One thing that doesn’t get talked about enough: it costs money to be indie. It’s not a ton, but it adds up.
Most of them have a free version, and while some services are more generous than others with their free plans, generally you’ll be limited AF. Which is totally fine, all of us need to earn from our work. Anyway, quick cost recap:
Hosting your landing pages and marketing sites? Let’s say a simple Vercel plan to host all your stuff. That’s $20 a month.
Backend and database? Let’s say Supabase or spin a couple of droplets on DigitalOcean? Another $25 a month.
An Apple developer account, if you happen to ship iOS apps? $99 per year. At least Google is less of a pirate, and you pay a one-time fee.
If you’ve set yourself as a business, you need some accounting services. In my case is ~$120 per month, worth every penny, but still.
Then there’s the usual indie hacker addiction: Domains. I have like 4 or 5 right now, each average $10-$20 a year.
Tools (AI tools in particular). I mainly use Cursor right now, but it changes frequently depending on my needs, this is $20/month now but can go to the moon. I generally prefer to buy tools that are one-time payment, like Proxyman, Tower git client, or others.

Add it all up, and you’re looking at around $2,000 to $3,000 a year in a very barebones setup, or just under $300 a month. That’s your baseline burn rate before you even make a dollar of profit.
It’s not meant to scare anyone off. It’s just the reality check. Going indie is freedom, but it’s not free.
You can go cheaper, or way more expensive.
Now, you can trim these numbers down if you need to. You don’t have to use DigitalOcean, or Vercel’s paid tier, for example. You could host on GitHub Pages or Netlify’s free tier. Supabase also has a generous free plan if you’re within the limits. You could skip the accountant and do your taxes manually (been there, not fun, and my background is actually in taxes!), and maybe you only really need one domain.
But the tradeoff is comfort vs. cost. And some tools will save you days, weeks, and months of work. You save money, but you pay in time, mental overhead, and the occasional “why isn’t this working” spiral at 2 AM.
It’s not necessarily a bad thing, especially early on when every dollar counts, but it’s worth being honest about the tradeoffs.
On the flip side, it’s very easy to crank those expenses way up if you’re not careful.
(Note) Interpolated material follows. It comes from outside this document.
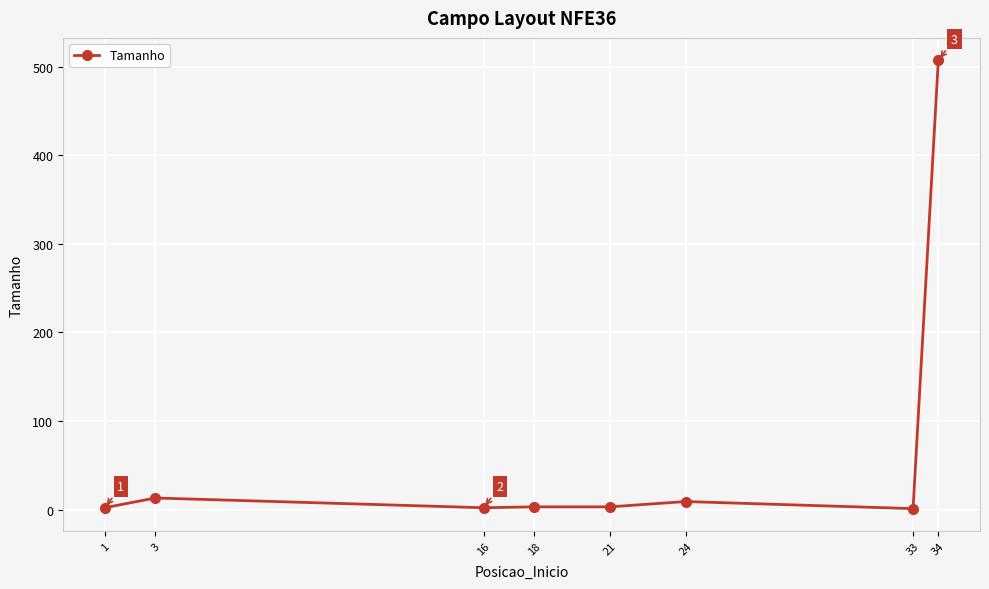

What is the maximum value shown in the chart?

507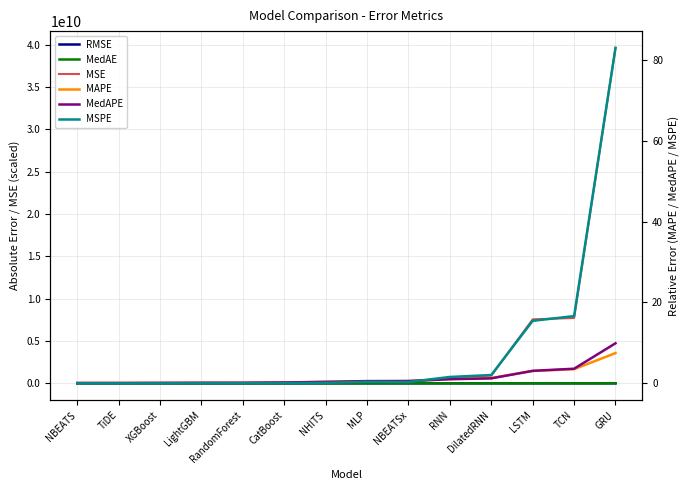

At which label does MedAE first exceed 12294?

MLP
A couple more SaaS tools here, a $50/month analytics service there, maybe a few premium domain names you swear you’ll use “eventually.” Suddenly you’re spending $300+ a month before you’ve made a dime.
I’ve been there too. My inner artist couldn’t resist trying MidJourney. I told myself it was for “creative exploration,” which it kind of was, but in reality, I used it maybe 10 times over 3 or 4 months, and paid every penny of the fee during those months.
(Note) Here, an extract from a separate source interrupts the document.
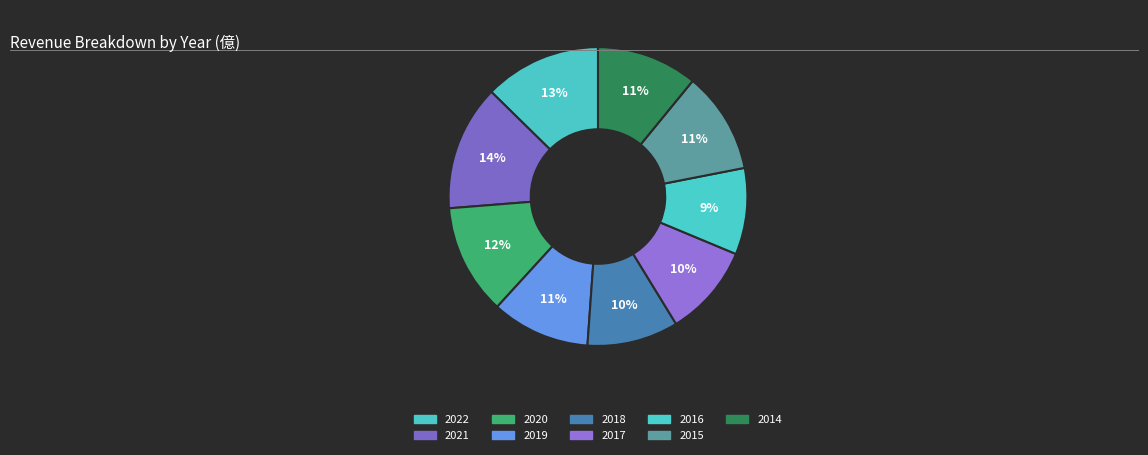

Does any single category account for the majority?

No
Cool tool, but definitely not worth the subscription for me. It was a good reminder that not everything needs to be a paid monthly commitment (It’s a great tool btw, is getting almost there, note how a character is missing in the thumbnail, it couldn’t render the text properly after a few tries but close enough).
I think the sweet spot is finding the stack that makes your life easier enough without draining your runway. Pay for the tools that actually move the needle and be ruthless about the rest.